Sheela Sathyanarayana and her team conducted a small study to learn whether eating an organic diet prepared without plastics versus being given educational materials about avoiding plastics would reduce exposure to phthalates and BPA. Ten families with 40 family members in all participated. Families were randomly chosen to (1) eat an organic diet provided to them that had been prepared without using plastic tools or storage containers or (2) receive educational material about how to reduce exposure to EDCs in the diet.
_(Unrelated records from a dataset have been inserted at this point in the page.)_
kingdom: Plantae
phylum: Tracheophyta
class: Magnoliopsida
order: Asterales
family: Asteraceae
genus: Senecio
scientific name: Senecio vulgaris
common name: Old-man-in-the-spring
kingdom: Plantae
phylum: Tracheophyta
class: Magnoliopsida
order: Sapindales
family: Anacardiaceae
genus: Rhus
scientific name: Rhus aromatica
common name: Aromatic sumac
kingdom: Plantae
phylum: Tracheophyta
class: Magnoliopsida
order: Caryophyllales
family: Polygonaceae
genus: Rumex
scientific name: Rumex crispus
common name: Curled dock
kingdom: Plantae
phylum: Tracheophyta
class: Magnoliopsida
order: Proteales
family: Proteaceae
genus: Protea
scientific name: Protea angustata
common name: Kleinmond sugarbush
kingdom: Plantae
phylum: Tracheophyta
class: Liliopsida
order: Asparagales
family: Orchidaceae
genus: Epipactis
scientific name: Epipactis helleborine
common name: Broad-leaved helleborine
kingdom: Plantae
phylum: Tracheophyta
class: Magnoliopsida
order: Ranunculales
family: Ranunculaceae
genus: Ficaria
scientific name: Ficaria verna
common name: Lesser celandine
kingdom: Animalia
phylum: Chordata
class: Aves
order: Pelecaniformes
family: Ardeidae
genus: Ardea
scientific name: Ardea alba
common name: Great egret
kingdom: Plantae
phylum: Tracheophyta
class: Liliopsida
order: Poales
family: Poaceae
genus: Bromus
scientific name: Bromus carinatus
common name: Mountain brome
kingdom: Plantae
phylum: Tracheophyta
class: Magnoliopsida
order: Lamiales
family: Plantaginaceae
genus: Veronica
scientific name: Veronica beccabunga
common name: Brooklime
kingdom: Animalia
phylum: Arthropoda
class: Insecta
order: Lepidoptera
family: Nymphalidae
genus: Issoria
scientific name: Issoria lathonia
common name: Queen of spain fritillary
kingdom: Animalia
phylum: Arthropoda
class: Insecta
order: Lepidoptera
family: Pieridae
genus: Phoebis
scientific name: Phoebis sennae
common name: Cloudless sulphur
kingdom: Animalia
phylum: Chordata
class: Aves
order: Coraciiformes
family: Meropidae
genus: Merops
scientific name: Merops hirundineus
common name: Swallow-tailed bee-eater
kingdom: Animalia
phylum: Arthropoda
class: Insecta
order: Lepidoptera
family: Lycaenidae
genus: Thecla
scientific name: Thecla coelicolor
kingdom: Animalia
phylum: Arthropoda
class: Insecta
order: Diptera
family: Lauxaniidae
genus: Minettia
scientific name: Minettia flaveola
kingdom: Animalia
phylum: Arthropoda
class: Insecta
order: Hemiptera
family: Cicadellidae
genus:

Urine samples were taken before, during, and after the 5-day intervention to measure phthalates and BPA. The researchers predicted that levels of the chemicals would be lower in the group that ate organic food.

 

 

 

The title of the paper that reports this study is Unexpected results in a randomized dietary trial to reduce phthalate and bisphenol A exposures.1 The unexpected result was that the urine phthalate levels of the participants who ate the organic diet spiked to 25 times their phthalate levels before they ate the diet. Participants who followed advice from educational materials showed no significant change in their phthalate levels.

To understand how those who ate the organic diet had consumed phthalates, the food ingredients used in the organic replacement diet were tested. Slightly higher than expected levels of phthalates were found in some of the dairy products, as well as in ground cinnamon and cayenne pepper. However, ground coriander spice was found to have an astronomical phthalate concentration of 21,400 ng/g, forty times the concentration in the dairy products.

The team calculated that the total daily intake of the children who ate the organic food prepared with contaminated coriander was 9 times the oral Reference Dose (RfD). The RfD is the maximum acceptable oral dose of a toxic substance, as determined by the Environmental Protection Agency.

Dr. Sathyanarayana and her colleagues drew two conclusions:

  1. Providing written recommendations and guidelines is not enough to change people’s exposure to phthalates, and 
  2. Governmental or industry regulation to reduce phthalates and BPA in food may be needed to keep the food supply safe from contamination.

Dr. Sathyanarayana received CEEH Pilot Award funding in 2009-2011 to study the effect of phthalate exposure and genetic variation on male genital development.
 

  1. Sathyanarayana S, Alcedo G, Saelens BE, Zhou C, Dills RL, Yu J, Lanphear B. Unexpected results in a randomized dietary trial to reduce phthalate and bisphenol A exposures. Journal of exposure science & environmental epidemiology. 2013;23(4):378-84. Epub 2013/02/28. doi: 10.1038/jes.2013.9. PubMed PMID: 23443238.